ニーナ「ごめんなさいね、すぐ帰ると思うわ。絵本? お母さんこれ好きだから馬車の中で読みたいの、それだけよ、それだけ」
今日は頼れる剣士も無敵の豪傑も、ガイコツやゴリラも居ない。一人きりの自分にこの状況で出来る事など何もない。弱いマリーはそう決め付け、諦めようとしていた。
そんなマリーを動かしたのは……
この話は三人称で御願いします。
青いジュストコールを着た小柄な覆面の男が投げた皮袋は、降り積もった雪の上に落ち、僅かな金属音を響かせた。
続いて飛んで来たランプは地面に落ちて壊れ、その火は零れた油に引火し、一瞬、辺りを明るく染めた。
大きく口を開けた皮袋の周りには金貨が散らばっていた。それも金持ちの商人がまとまった商取引に使うような、大判の金貨だ。
海賊達は一人残らず、その壊れたランプに明るく照らされた金貨を見つめてしまった。そしてようやく、そのうちの一人が顔を上げた時には。
「おい……? 野郎どこへ行きやがった!」
覆面男はその僅かな隙に、先程まで立ち尽くしていた場所から姿を消していた。辺りを見回してもどこにも見当たらない。

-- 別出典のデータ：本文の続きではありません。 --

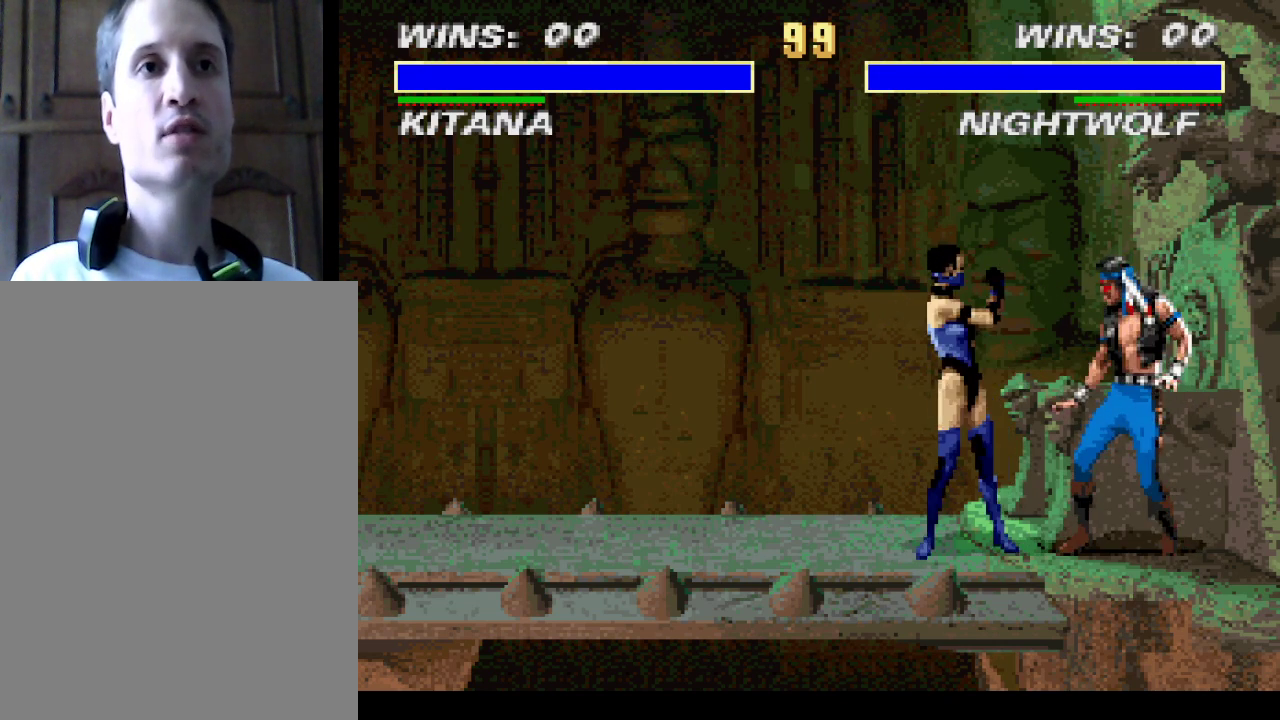
{"buttons": [], "events": [[133, "CROSS", "up"]]}
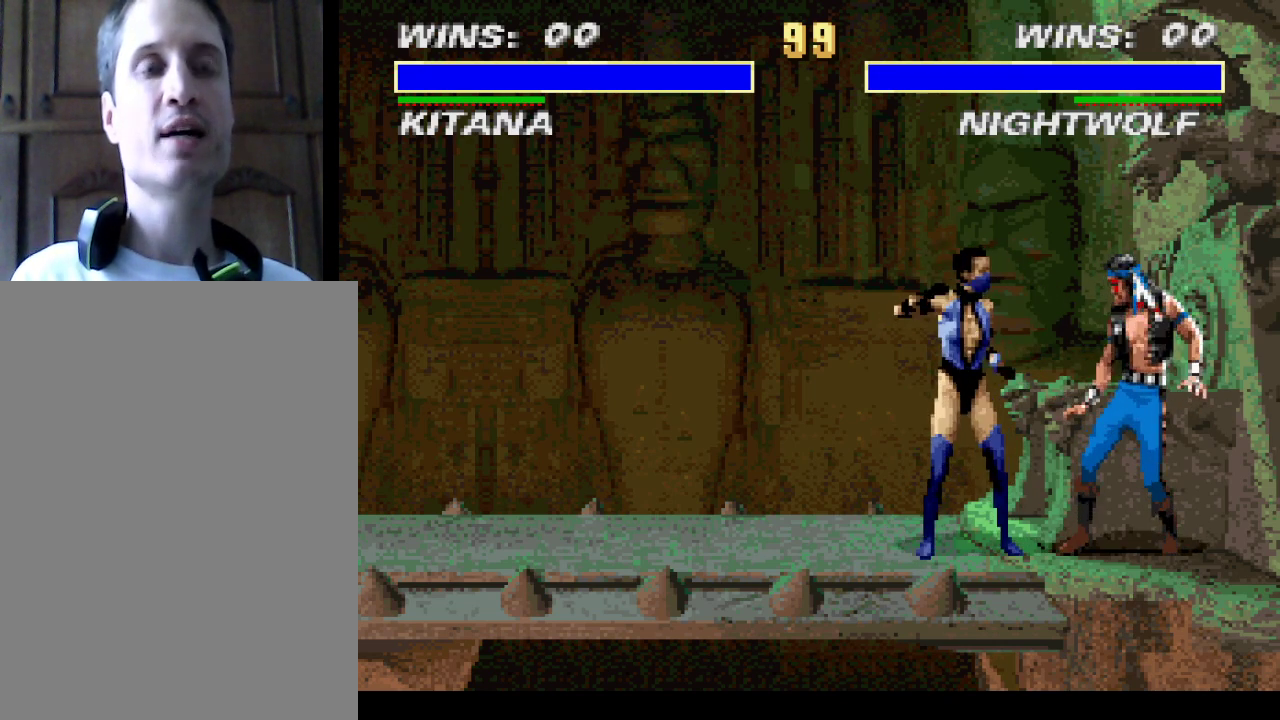
{"buttons": [], "events": [[267, "CROSS", "down"], [333, "CROSS", "up"]]}
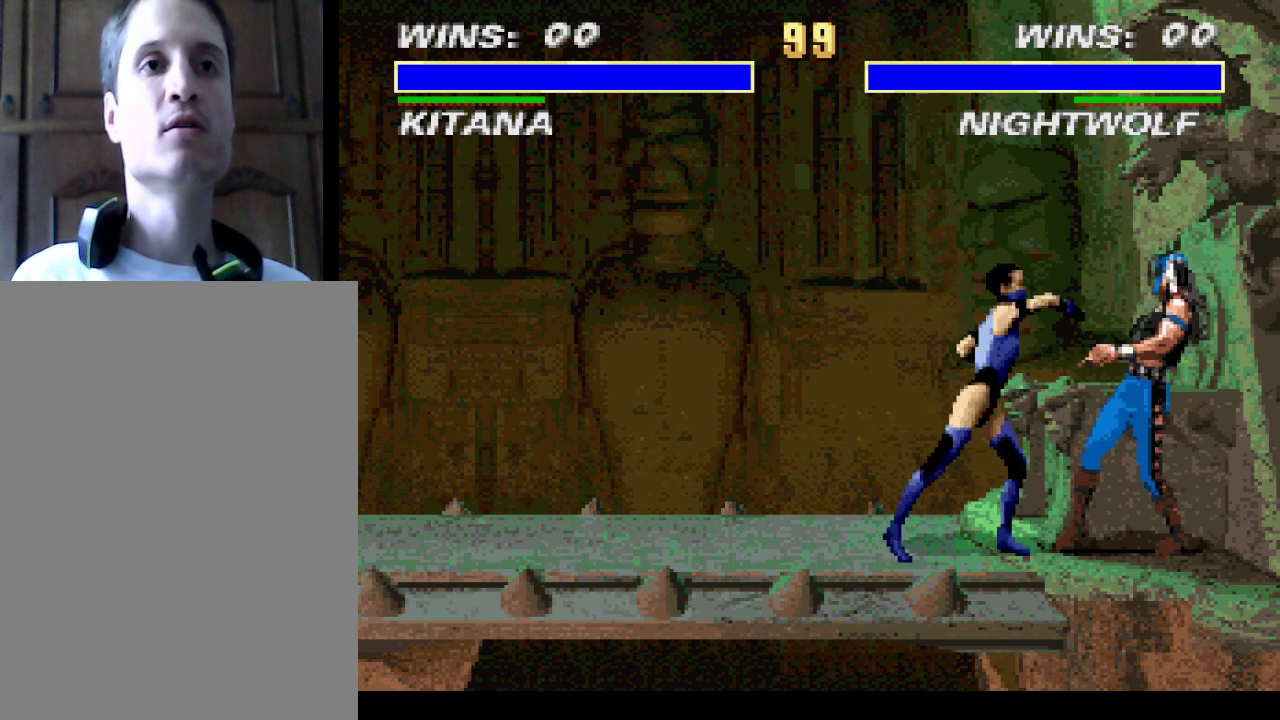
{"buttons": [], "events": [[67, "CROSS", "down"], [133, "CROSS", "up"], [333, "CROSS", "down"], [433, "CROSS", "up"]]}
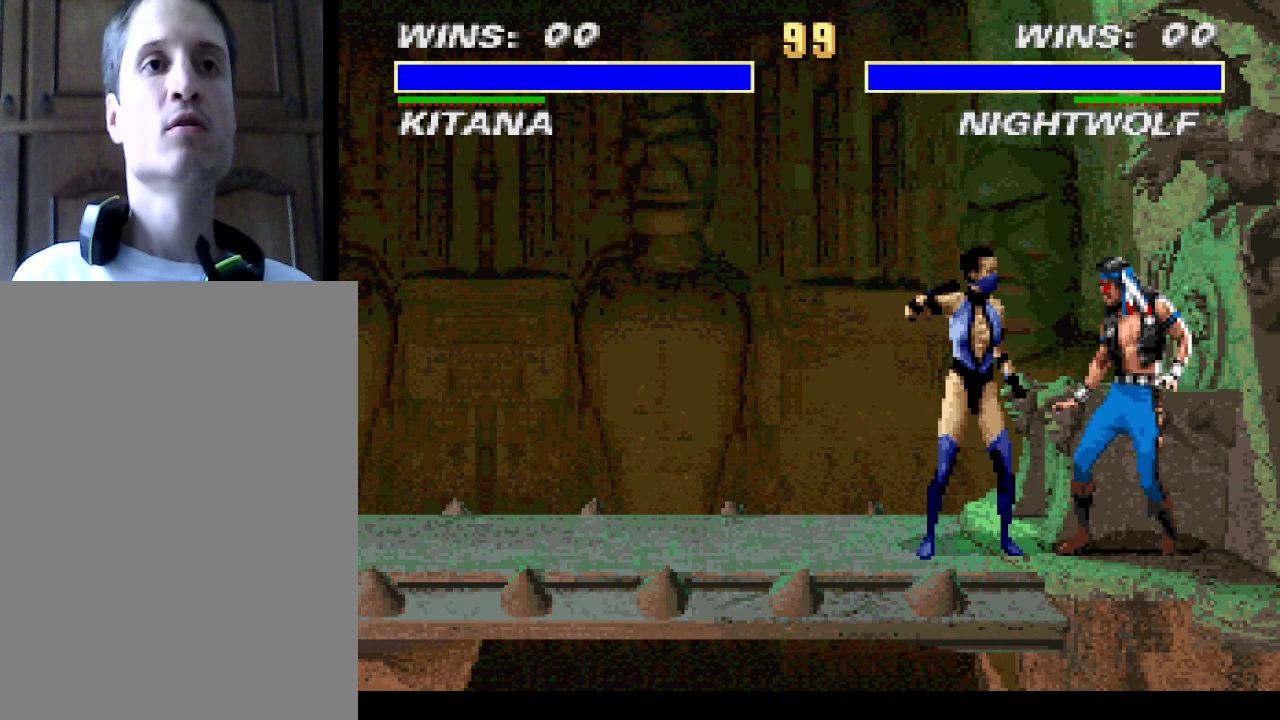
{"buttons": [], "events": [[133, "CROSS", "down"], [233, "CROSS", "up"]]}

一方、先程海賊の一人に飛びかかり、別の海賊に短剣で斬りつけられた猫は、雪の上をよろよろと、足を引きずって離れて行こうとしていた。
「この……クソ猫がああ!!」
また別の海賊の男が一人、ベルトに吊るしていた斧を手に取り、猫に向かって大股に踏み出して行く。海賊達はブーツに雪歩き用の、鉤爪のついた楕円形の草鞋のような物をつけていた。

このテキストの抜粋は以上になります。